### Directive
Go through the entries below and return every line that contains "Yokohama".

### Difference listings
-------

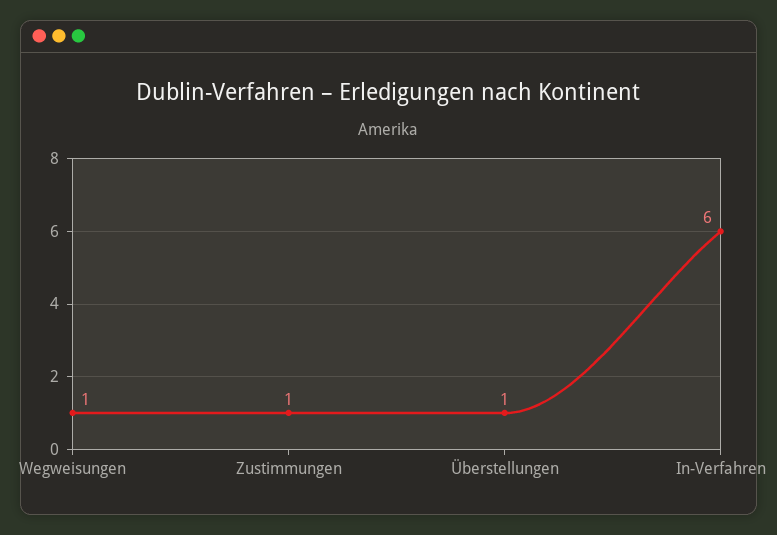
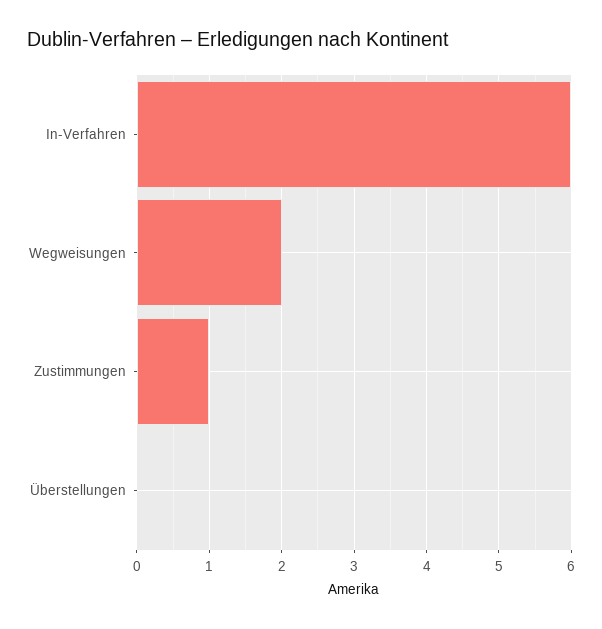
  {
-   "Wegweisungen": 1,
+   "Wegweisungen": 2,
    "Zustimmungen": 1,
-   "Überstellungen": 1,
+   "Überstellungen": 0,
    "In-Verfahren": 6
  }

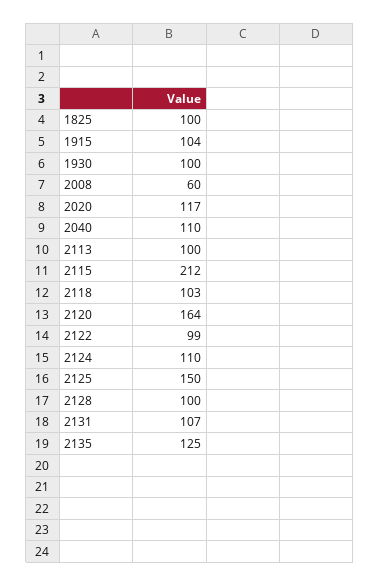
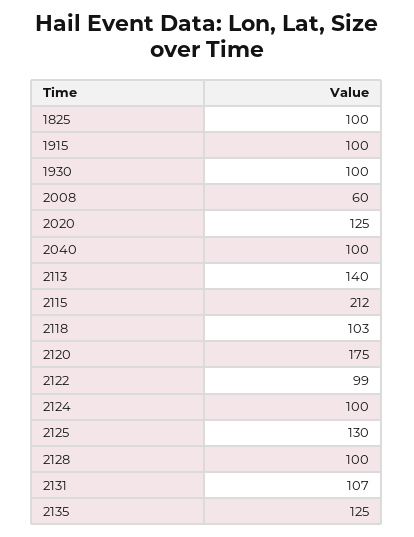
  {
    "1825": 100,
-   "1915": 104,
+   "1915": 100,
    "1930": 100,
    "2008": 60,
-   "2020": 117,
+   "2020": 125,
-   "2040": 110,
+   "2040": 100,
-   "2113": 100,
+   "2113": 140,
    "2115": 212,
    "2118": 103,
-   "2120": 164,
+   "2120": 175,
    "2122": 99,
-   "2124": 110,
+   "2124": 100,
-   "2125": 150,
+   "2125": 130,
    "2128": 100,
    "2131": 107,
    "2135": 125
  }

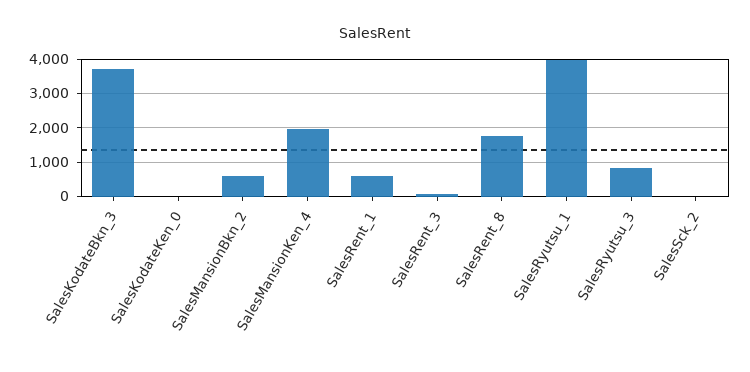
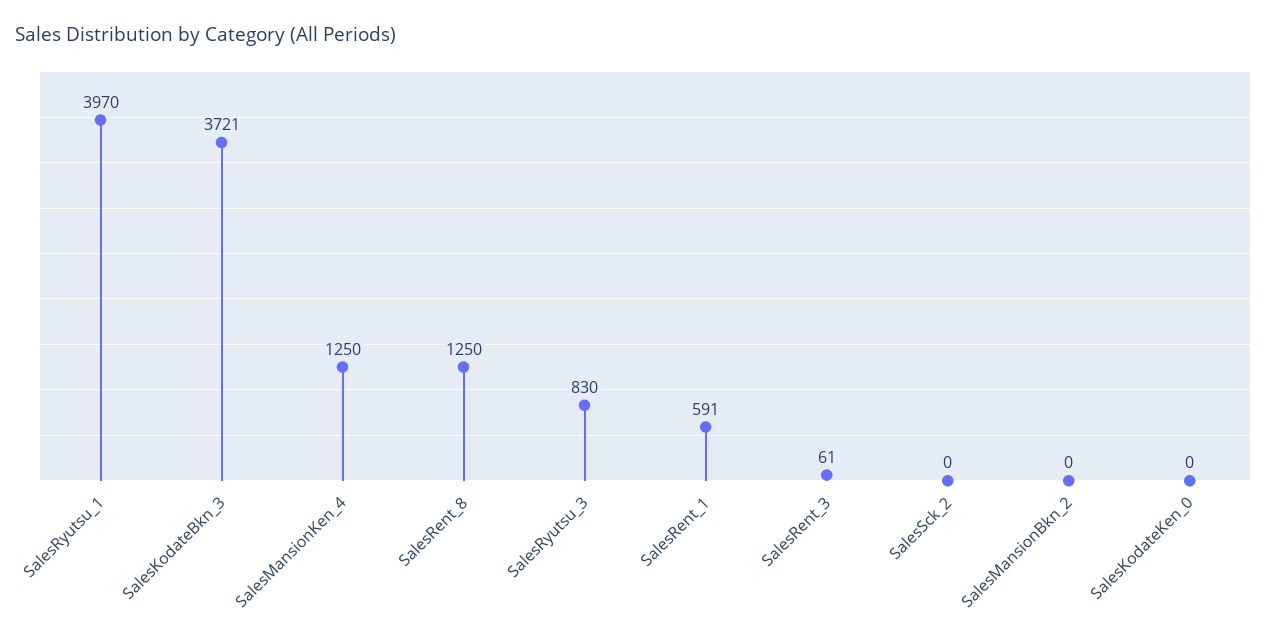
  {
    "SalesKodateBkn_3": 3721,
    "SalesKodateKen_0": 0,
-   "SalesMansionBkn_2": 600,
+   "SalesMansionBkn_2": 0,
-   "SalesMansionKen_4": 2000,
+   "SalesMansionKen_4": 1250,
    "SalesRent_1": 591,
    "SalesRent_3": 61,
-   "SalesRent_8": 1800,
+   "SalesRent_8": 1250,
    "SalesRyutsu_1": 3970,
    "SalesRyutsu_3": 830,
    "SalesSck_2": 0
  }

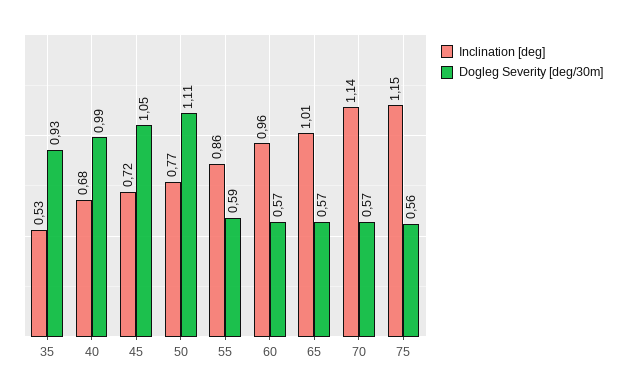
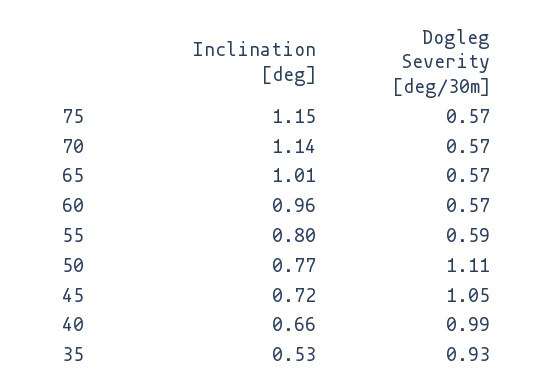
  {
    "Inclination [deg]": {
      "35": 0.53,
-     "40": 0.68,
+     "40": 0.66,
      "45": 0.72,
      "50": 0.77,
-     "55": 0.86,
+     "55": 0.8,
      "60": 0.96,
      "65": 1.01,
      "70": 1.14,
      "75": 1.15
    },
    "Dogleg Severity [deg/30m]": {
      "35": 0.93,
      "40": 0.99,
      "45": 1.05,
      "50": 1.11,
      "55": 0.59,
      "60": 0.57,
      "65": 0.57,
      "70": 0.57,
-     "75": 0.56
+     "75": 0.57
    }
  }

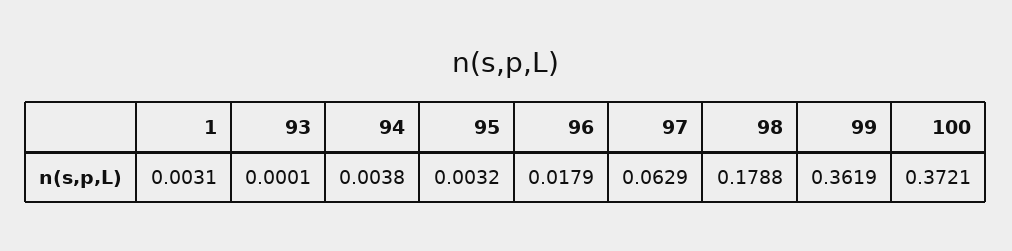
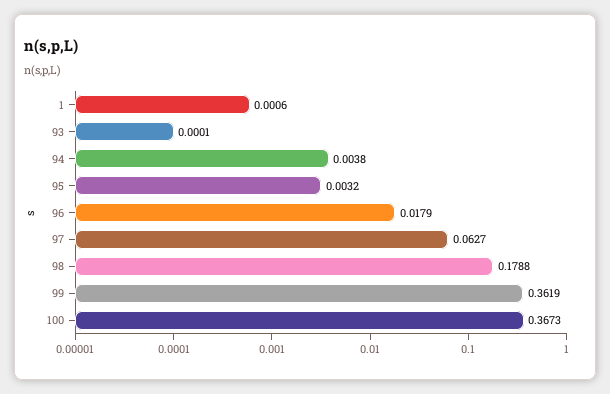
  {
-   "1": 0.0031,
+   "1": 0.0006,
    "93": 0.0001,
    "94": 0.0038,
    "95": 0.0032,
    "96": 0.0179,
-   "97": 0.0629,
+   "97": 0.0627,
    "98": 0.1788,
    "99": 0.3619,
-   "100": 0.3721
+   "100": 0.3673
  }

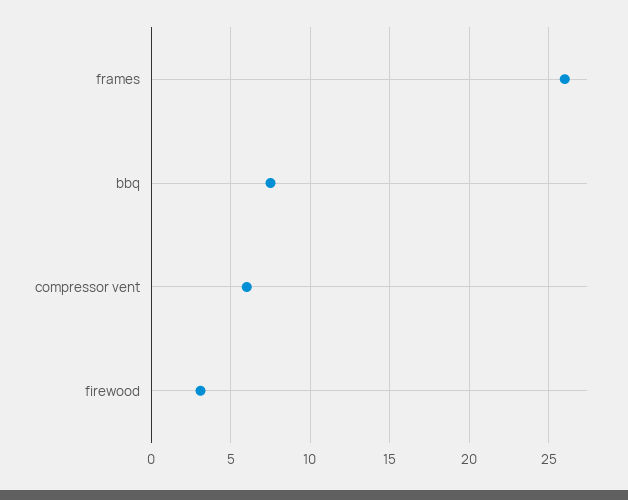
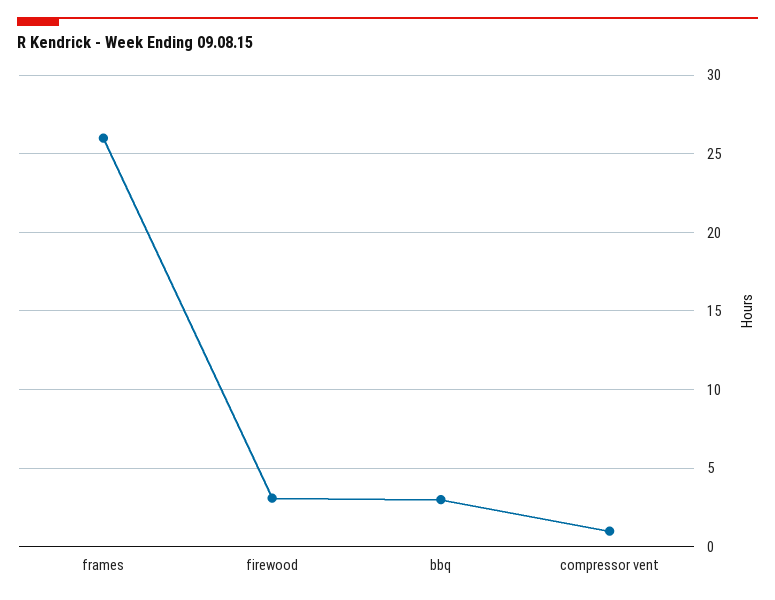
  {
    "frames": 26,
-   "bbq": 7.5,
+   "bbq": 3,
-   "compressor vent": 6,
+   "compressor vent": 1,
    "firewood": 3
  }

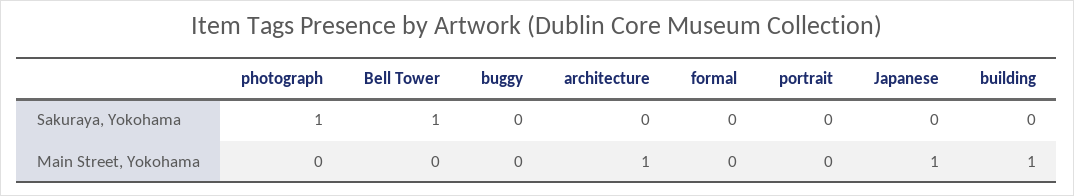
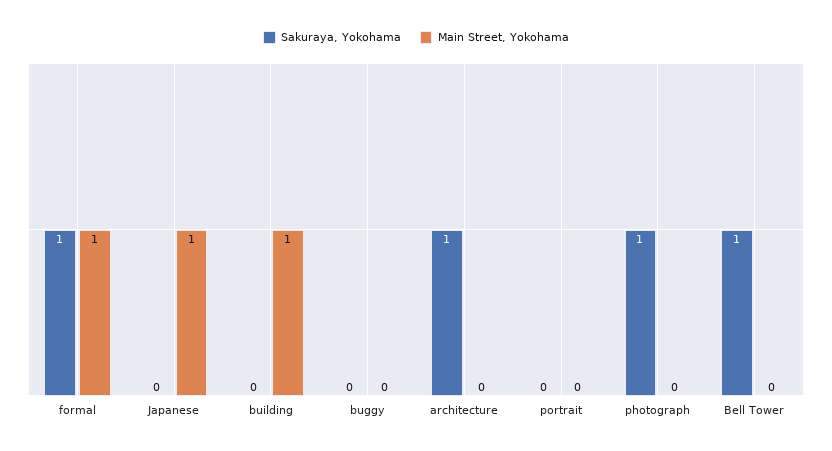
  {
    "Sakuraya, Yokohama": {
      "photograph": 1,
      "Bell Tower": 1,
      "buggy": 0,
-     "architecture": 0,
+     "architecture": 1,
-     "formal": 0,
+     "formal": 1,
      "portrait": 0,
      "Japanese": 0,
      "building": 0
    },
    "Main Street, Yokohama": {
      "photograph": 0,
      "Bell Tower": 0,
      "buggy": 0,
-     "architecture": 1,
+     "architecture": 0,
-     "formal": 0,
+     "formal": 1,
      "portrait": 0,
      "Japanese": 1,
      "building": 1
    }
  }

-------

### Task solution
    "Sakuraya, Yokohama": {
    "Main Street, Yokohama": {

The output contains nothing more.